Each record is to be copied exactly, with its pictures left behind.

= Beginning of Section =

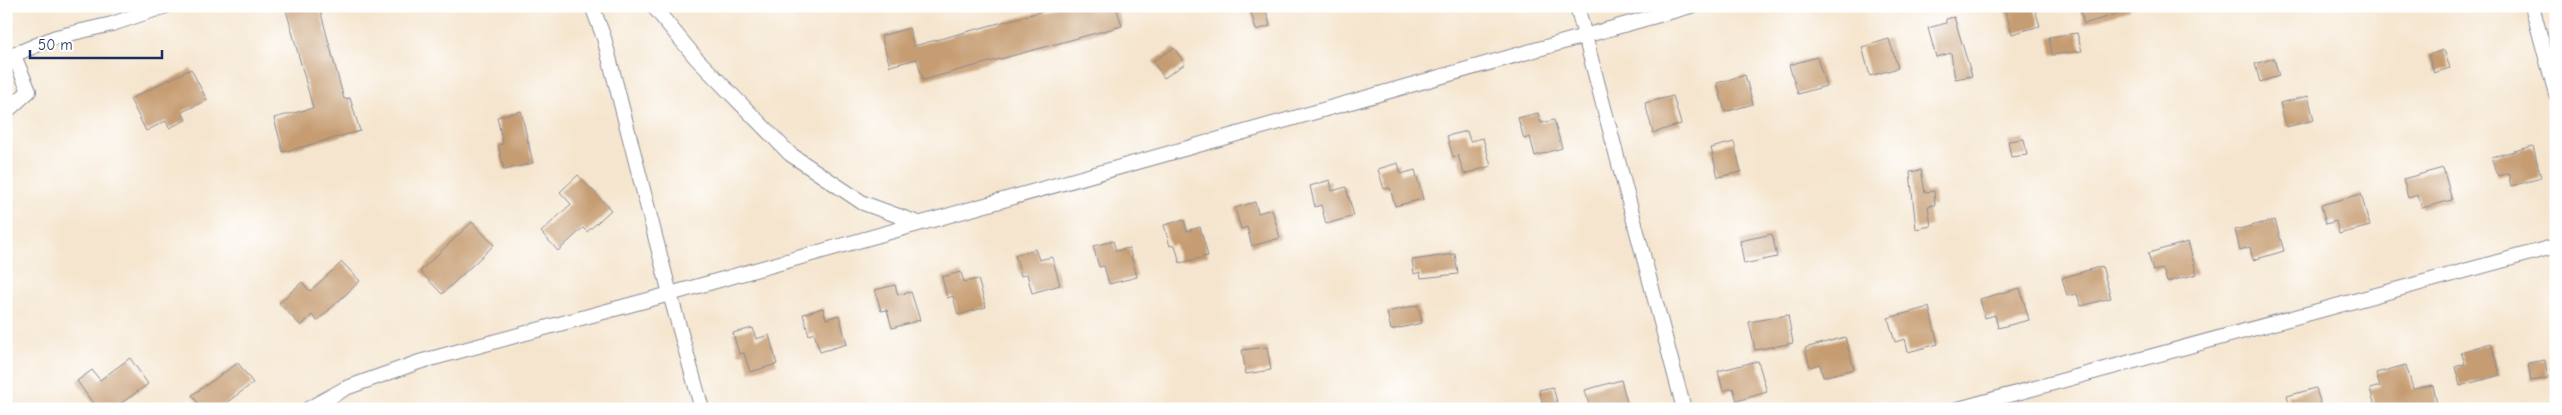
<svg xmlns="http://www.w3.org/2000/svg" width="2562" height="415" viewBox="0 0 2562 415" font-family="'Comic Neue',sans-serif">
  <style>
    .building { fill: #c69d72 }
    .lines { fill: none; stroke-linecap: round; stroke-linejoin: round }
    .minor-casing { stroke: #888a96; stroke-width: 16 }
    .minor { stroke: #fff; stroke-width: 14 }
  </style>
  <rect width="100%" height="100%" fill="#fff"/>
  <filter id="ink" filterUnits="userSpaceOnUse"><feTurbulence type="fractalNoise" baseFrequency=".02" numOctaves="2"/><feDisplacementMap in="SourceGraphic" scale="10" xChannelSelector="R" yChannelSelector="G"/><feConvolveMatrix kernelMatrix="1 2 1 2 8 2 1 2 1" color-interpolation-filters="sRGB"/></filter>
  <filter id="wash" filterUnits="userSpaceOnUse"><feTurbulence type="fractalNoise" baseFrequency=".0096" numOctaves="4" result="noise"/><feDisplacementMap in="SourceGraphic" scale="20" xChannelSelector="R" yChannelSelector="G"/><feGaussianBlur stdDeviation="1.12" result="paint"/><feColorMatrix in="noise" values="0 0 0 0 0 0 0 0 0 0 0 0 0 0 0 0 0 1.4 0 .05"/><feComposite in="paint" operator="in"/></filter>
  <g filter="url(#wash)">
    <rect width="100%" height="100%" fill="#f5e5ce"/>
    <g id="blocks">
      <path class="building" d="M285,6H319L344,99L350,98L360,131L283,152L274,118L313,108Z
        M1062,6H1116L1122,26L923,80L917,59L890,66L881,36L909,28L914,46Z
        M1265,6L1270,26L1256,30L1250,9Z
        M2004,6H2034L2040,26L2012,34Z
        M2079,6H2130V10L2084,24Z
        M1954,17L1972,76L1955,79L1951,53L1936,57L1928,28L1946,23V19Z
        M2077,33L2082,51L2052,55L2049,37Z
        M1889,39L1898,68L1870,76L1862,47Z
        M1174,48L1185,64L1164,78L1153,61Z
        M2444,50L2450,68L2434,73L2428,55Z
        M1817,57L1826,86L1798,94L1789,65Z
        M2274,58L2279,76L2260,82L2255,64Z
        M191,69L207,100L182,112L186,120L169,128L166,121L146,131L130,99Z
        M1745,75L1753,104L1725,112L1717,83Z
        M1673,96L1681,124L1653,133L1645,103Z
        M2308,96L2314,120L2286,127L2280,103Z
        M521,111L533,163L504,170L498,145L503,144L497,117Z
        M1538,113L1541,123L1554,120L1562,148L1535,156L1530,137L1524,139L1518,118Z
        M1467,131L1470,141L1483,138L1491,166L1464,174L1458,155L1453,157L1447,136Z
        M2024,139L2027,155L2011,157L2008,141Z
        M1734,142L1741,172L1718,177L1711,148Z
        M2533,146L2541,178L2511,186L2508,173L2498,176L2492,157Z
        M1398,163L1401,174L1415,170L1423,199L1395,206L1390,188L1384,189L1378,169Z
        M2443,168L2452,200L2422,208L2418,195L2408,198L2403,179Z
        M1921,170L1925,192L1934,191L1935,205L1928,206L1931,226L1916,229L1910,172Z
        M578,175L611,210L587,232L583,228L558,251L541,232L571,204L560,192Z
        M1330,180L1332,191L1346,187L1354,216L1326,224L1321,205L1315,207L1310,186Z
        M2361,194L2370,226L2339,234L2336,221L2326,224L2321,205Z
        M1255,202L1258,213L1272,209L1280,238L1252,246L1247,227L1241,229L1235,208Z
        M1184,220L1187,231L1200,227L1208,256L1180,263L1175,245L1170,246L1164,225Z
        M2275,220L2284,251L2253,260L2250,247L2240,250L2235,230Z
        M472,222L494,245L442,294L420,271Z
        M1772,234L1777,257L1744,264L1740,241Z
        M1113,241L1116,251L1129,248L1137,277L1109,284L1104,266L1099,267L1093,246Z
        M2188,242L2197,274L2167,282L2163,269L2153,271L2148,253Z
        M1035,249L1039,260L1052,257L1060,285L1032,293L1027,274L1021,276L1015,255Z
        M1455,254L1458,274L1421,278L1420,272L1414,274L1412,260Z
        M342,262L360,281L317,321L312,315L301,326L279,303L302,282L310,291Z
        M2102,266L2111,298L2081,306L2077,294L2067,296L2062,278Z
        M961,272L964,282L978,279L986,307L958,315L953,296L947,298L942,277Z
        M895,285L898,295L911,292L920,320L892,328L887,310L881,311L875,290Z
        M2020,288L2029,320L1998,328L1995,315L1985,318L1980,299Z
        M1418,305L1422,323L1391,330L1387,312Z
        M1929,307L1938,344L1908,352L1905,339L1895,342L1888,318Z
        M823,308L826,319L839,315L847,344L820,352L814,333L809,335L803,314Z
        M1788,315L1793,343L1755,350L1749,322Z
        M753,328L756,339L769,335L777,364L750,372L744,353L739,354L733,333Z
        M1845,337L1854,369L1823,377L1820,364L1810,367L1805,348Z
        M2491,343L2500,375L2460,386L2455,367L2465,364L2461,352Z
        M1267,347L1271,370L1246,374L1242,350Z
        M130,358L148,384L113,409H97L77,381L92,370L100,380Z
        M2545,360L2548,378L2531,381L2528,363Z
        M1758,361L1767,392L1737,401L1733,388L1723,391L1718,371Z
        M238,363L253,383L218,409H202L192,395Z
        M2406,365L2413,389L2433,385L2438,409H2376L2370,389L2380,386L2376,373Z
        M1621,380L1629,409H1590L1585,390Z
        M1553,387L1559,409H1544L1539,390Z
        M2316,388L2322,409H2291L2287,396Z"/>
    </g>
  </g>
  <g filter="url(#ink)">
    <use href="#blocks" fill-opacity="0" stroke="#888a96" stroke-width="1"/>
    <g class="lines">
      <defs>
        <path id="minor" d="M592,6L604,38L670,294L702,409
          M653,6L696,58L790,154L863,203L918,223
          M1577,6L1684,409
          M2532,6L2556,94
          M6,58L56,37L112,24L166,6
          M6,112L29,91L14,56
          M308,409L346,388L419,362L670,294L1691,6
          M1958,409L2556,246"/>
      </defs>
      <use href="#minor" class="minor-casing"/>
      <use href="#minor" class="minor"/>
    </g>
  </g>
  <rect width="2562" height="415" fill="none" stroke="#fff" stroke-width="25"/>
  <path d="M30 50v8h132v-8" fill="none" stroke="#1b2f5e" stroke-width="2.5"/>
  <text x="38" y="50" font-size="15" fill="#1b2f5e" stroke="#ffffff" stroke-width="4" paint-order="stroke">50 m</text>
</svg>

= End of Section =

▶ [Reply]
<svg xmlns="http://www.w3.org/2000/svg" width="2562" height="415" viewBox="0 0 2562 415" font-family="'Comic Neue',sans-serif">
  <style>
    .building { fill: #c69d72 }
    .lines { fill: none; stroke-linecap: round; stroke-linejoin: round }
    .minor-casing { stroke: #888a96; stroke-width: 16 }
    .minor { stroke: #fff; stroke-width: 14 }
  </style>
  <rect width="100%" height="100%" fill="#fff"/>
  <filter id="ink" filterUnits="userSpaceOnUse"><feTurbulence type="fractalNoise" baseFrequency=".02" numOctaves="2"/><feDisplacementMap in="SourceGraphic" scale="10" xChannelSelector="R" yChannelSelector="G"/><feConvolveMatrix kernelMatrix="1 2 1 2 8 2 1 2 1" color-interpolation-filters="sRGB"/></filter>
  <filter id="wash" filterUnits="userSpaceOnUse"><feTurbulence type="fractalNoise" baseFrequency=".0096" numOctaves="4" result="noise"/><feDisplacementMap in="SourceGraphic" scale="20" xChannelSelector="R" yChannelSelector="G"/><feGaussianBlur stdDeviation="1.12" result="paint"/><feColorMatrix in="noise" values="0 0 0 0 0 0 0 0 0 0 0 0 0 0 0 0 0 1.4 0 .05"/><feComposite in="paint" operator="in"/></filter>
  <g filter="url(#wash)">
    <rect width="100%" height="100%" fill="#f5e5ce"/>
    <g id="blocks">
      <path class="building" d="M285,6H319L344,99L350,98L360,131L283,152L274,118L313,108Z
        M1062,6H1116L1122,26L923,80L917,59L890,66L881,36L909,28L914,46Z
        M1265,6L1270,26L1256,30L1250,9Z
        M2004,6H2034L2040,26L2012,34Z
        M2079,6H2130V10L2084,24Z
        M1954,17L1972,76L1955,79L1951,53L1936,57L1928,28L1946,23V19Z
        M2077,33L2082,51L2052,55L2049,37Z
        M1889,39L1898,68L1870,76L1862,47Z
        M1174,48L1185,64L1164,78L1153,61Z
        M2444,50L2450,68L2434,73L2428,55Z
        M1817,57L1826,86L1798,94L1789,65Z
        M2274,58L2279,76L2260,82L2255,64Z
        M191,69L207,100L182,112L186,120L169,128L166,121L146,131L130,99Z
        M1745,75L1753,104L1725,112L1717,83Z
        M1673,96L1681,124L1653,133L1645,103Z
        M2308,96L2314,120L2286,127L2280,103Z
        M521,111L533,163L504,170L498,145L503,144L497,117Z
        M1538,113L1541,123L1554,120L1562,148L1535,156L1530,137L1524,139L1518,118Z
        M1467,131L1470,141L1483,138L1491,166L1464,174L1458,155L1453,157L1447,136Z
        M2024,139L2027,155L2011,157L2008,141Z
        M1734,142L1741,172L1718,177L1711,148Z
        M2533,146L2541,178L2511,186L2508,173L2498,176L2492,157Z
        M1398,163L1401,174L1415,170L1423,199L1395,206L1390,188L1384,189L1378,169Z
        M2443,168L2452,200L2422,208L2418,195L2408,198L2403,179Z
        M1921,170L1925,192L1934,191L1935,205L1928,206L1931,226L1916,229L1910,172Z
        M578,175L611,210L587,232L583,228L558,251L541,232L571,204L560,192Z
        M1330,180L1332,191L1346,187L1354,216L1326,224L1321,205L1315,207L1310,186Z
        M2361,194L2370,226L2339,234L2336,221L2326,224L2321,205Z
        M1255,202L1258,213L1272,209L1280,238L1252,246L1247,227L1241,229L1235,208Z
        M1184,220L1187,231L1200,227L1208,256L1180,263L1175,245L1170,246L1164,225Z
        M2275,220L2284,251L2253,260L2250,247L2240,250L2235,230Z
        M472,222L494,245L442,294L420,271Z
        M1772,234L1777,257L1744,264L1740,241Z
        M1113,241L1116,251L1129,248L1137,277L1109,284L1104,266L1099,267L1093,246Z
        M2188,242L2197,274L2167,282L2163,269L2153,271L2148,253Z
        M1035,249L1039,260L1052,257L1060,285L1032,293L1027,274L1021,276L1015,255Z
        M1455,254L1458,274L1421,278L1420,272L1414,274L1412,260Z
        M342,262L360,281L317,321L312,315L301,326L279,303L302,282L310,291Z
        M2102,266L2111,298L2081,306L2077,294L2067,296L2062,278Z
        M961,272L964,282L978,279L986,307L958,315L953,296L947,298L942,277Z
        M895,285L898,295L911,292L920,320L892,328L887,310L881,311L875,290Z
        M2020,288L2029,320L1998,328L1995,315L1985,318L1980,299Z
        M1418,305L1422,323L1391,330L1387,312Z
        M1929,307L1938,344L1908,352L1905,339L1895,342L1888,318Z
        M823,308L826,319L839,315L847,344L820,352L814,333L809,335L803,314Z
        M1788,315L1793,343L1755,350L1749,322Z
        M753,328L756,339L769,335L777,364L750,372L744,353L739,354L733,333Z
        M1845,337L1854,369L1823,377L1820,364L1810,367L1805,348Z
        M2491,343L2500,375L2460,386L2455,367L2465,364L2461,352Z
        M1267,347L1271,370L1246,374L1242,350Z
        M130,358L148,384L113,409H97L77,381L92,370L100,380Z
        M2545,360L2548,378L2531,381L2528,363Z
        M1758,361L1767,392L1737,401L1733,388L1723,391L1718,371Z
        M238,363L253,383L218,409H202L192,395Z
        M2406,365L2413,389L2433,385L2438,409H2376L2370,389L2380,386L2376,373Z
        M1621,380L1629,409H1590L1585,390Z
        M1553,387L1559,409H1544L1539,390Z
        M2316,388L2322,409H2291L2287,396Z"/>
    </g>
  </g>
  <g filter="url(#ink)">
    <use href="#blocks" fill-opacity="0" stroke="#888a96" stroke-width="1"/>
    <g class="lines">
      <defs>
        <path id="minor" d="M592,6L604,38L670,294L702,409
          M653,6L696,58L790,154L863,203L918,223
          M1577,6L1684,409
          M2532,6L2556,94
          M6,58L56,37L112,24L166,6
          M6,112L29,91L14,56
          M308,409L346,388L419,362L670,294L1691,6
          M1958,409L2556,246"/>
      </defs>
      <use href="#minor" class="minor-casing"/>
      <use href="#minor" class="minor"/>
    </g>
  </g>
  <rect width="2562" height="415" fill="none" stroke="#fff" stroke-width="25"/>
  <path d="M30 50v8h132v-8" fill="none" stroke="#1b2f5e" stroke-width="2.5"/>
  <text x="38" y="50" font-size="15" fill="#1b2f5e" stroke="#ffffff" stroke-width="4" paint-order="stroke">50 m</text>
</svg>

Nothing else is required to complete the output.